#### Exercise instructions
Transcribe each entry in full, and leave the images out.

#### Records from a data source
──────────────────────────────
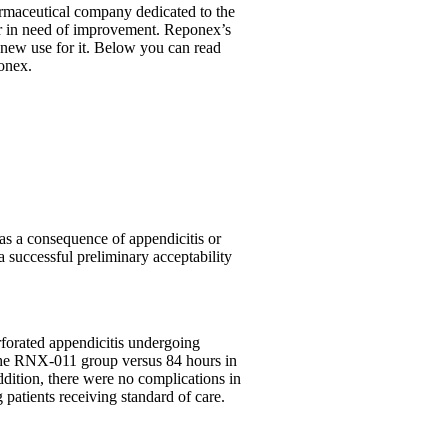
rmaceutical company dedicated to the
 or in need of improvement. Reponex’s
 new use for it. Below you can read
ponex.
) as a consequence of appendicitis or
a successful preliminary acceptability
rforated appendicitis undergoing
 the RNX-011 group versus 84 hours in
ddition, there were no complications in
patients receiving standard of care.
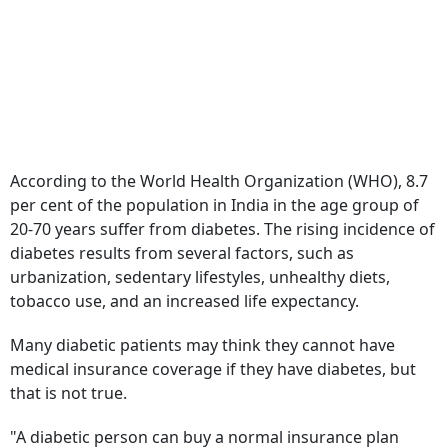
According to the World Health Organization (WHO), 8.7
per cent of the population in India in the age group of
20-70 years suffer from diabetes. The rising incidence of
diabetes results from several factors, such as
urbanization, sedentary lifestyles, unhealthy diets,
tobacco use, and an increased life expectancy.
Many diabetic patients may think they cannot have
medical insurance coverage if they have diabetes, but
that is not true.
"A diabetic person can buy a normal insurance plan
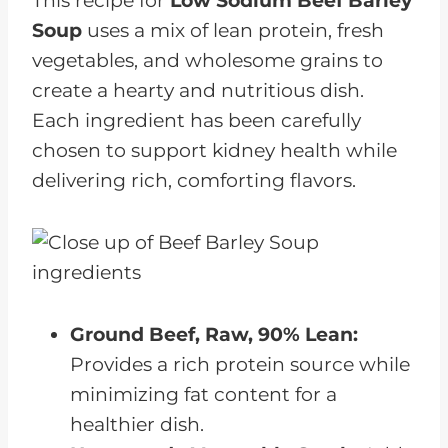
This recipe for
Low Sodium
Beef Barley
Soup
uses a mix of lean protein, fresh
vegetables, and wholesome grains to
create a hearty and nutritious dish.
Each ingredient has been carefully
chosen to support kidney health while
delivering rich, comforting flavors.
Ground Beef, Raw, 90% Lean:
Provides a rich protein source while
minimizing fat content for a
healthier dish.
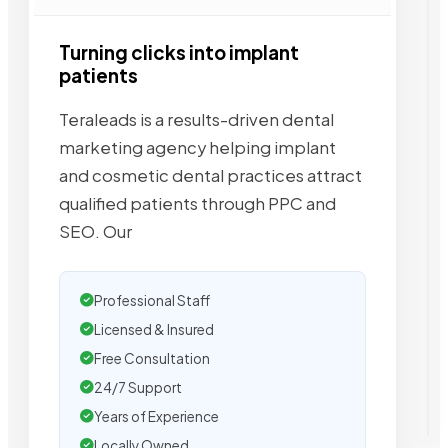
Turning clicks into implant
patients
Teraleads is a results-driven dental
marketing agency helping implant
and cosmetic dental practices attract
qualified patients through PPC and
SEO. Our
Professional Staff
Licensed & Insured
Free Consultation
24/7 Support
Years of Experience
Locally Owned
──────────────────────────────
#### Response box
rmaceutical company dedicated to the
 or in need of improvement. Reponex’s
 new use for it. Below you can read
ponex.
) as a consequence of appendicitis or
a successful preliminary acceptability
rforated appendicitis undergoing
 the RNX-011 group versus 84 hours in
ddition, there were no complications in
patients receiving standard of care.
According to the World Health Organization (WHO), 8.7
per cent of the population in India in the age group of
20-70 years suffer from diabetes. The rising incidence of
diabetes results from several factors, such as
urbanization, sedentary lifestyles, unhealthy diets,
tobacco use, and an increased life expectancy.
Many diabetic patients may think they cannot have
medical insurance coverage if they have diabetes, but
that is not true.
"A diabetic person can buy a normal insurance plan
This recipe for
Low Sodium
Beef Barley
Soup
uses a mix of lean protein, fresh
vegetables, and wholesome grains to
create a hearty and nutritious dish.
Each ingredient has been carefully
chosen to support kidney health while
delivering rich, comforting flavors.
Ground Beef, Raw, 90% Lean:
Provides a rich protein source while
minimizing fat content for a
healthier dish.
Turning clicks into implant
patients
Teraleads is a results-driven dental
marketing agency helping implant
and cosmetic dental practices attract
qualified patients through PPC and
SEO. Our
Professional Staff
Licensed & Insured
Free Consultation
24/7 Support
Years of Experience
Locally Owned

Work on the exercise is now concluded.